[Saved entries]
________________________________________
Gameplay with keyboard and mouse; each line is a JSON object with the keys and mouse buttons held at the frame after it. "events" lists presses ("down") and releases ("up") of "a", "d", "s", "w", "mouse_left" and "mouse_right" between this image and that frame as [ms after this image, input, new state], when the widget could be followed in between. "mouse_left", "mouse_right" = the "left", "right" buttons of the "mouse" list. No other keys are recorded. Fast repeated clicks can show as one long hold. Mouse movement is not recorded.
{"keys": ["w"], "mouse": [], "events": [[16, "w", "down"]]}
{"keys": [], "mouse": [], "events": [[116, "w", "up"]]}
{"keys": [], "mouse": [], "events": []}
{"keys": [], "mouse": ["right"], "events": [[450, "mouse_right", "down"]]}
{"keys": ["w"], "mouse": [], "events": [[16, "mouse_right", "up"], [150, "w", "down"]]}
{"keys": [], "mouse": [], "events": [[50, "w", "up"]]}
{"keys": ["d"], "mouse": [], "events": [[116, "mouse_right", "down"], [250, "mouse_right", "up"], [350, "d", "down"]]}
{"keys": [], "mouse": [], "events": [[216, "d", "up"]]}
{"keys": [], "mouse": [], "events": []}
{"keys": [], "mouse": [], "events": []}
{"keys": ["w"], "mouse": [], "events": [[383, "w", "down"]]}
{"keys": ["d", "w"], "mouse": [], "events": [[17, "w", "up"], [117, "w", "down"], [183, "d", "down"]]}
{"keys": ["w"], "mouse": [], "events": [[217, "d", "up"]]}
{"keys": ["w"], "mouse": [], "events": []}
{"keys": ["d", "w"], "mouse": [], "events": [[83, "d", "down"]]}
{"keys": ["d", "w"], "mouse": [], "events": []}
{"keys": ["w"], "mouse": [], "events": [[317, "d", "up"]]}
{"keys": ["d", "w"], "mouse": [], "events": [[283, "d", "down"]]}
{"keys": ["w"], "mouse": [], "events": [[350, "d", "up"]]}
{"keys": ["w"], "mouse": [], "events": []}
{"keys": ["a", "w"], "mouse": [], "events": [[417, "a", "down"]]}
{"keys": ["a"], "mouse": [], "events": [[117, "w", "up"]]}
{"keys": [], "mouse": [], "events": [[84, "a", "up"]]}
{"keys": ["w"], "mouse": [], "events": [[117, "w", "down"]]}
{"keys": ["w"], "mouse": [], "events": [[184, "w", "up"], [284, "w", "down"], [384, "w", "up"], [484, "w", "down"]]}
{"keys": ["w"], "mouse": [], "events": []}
________________________________________
Your task is to restate all of the records above word for word.

RESULT FOR THIS TASK
Gameplay with keyboard and mouse; each line is a JSON object with the keys and mouse buttons held at the frame after it. "events" lists presses ("down") and releases ("up") of "a", "d", "s", "w", "mouse_left" and "mouse_right" between this image and that frame as [ms after this image, input, new state], when the widget could be followed in between. "mouse_left", "mouse_right" = the "left", "right" buttons of the "mouse" list. No other keys are recorded. Fast repeated clicks can show as one long hold. Mouse movement is not recorded.
{"keys": ["w"], "mouse": [], "events": [[16, "w", "down"]]}
{"keys": [], "mouse": [], "events": [[116, "w", "up"]]}
{"keys": [], "mouse": [], "events": []}
{"keys": [], "mouse": ["right"], "events": [[450, "mouse_right", "down"]]}
{"keys": ["w"], "mouse": [], "events": [[16, "mouse_right", "up"], [150, "w", "down"]]}
{"keys": [], "mouse": [], "events": [[50, "w", "up"]]}
{"keys": ["d"], "mouse": [], "events": [[116, "mouse_right", "down"], [250, "mouse_right", "up"], [350, "d", "down"]]}
{"keys": [], "mouse": [], "events": [[216, "d", "up"]]}
{"keys": [], "mouse": [], "events": []}
{"keys": [], "mouse": [], "events": []}
{"keys": ["w"], "mouse": [], "events": [[383, "w", "down"]]}
{"keys": ["d", "w"], "mouse": [], "events": [[17, "w", "up"], [117, "w", "down"], [183, "d", "down"]]}
{"keys": ["w"], "mouse": [], "events": [[217, "d", "up"]]}
{"keys": ["w"], "mouse": [], "events": []}
{"keys": ["d", "w"], "mouse": [], "events": [[83, "d", "down"]]}
{"keys": ["d", "w"], "mouse": [], "events": []}
{"keys": ["w"], "mouse": [], "events": [[317, "d", "up"]]}
{"keys": ["d", "w"], "mouse": [], "events": [[283, "d", "down"]]}
{"keys": ["w"], "mouse": [], "events": [[350, "d", "up"]]}
{"keys": ["w"], "mouse": [], "events": []}
{"keys": ["a", "w"], "mouse": [], "events": [[417, "a", "down"]]}
{"keys": ["a"], "mouse": [], "events": [[117, "w", "up"]]}
{"keys": [], "mouse": [], "events": [[84, "a", "up"]]}
{"keys": ["w"], "mouse": [], "events": [[117, "w", "down"]]}
{"keys": ["w"], "mouse": [], "events": [[184, "w", "up"], [284, "w", "down"], [384, "w", "up"], [484, "w", "down"]]}
{"keys": ["w"], "mouse": [], "events": []}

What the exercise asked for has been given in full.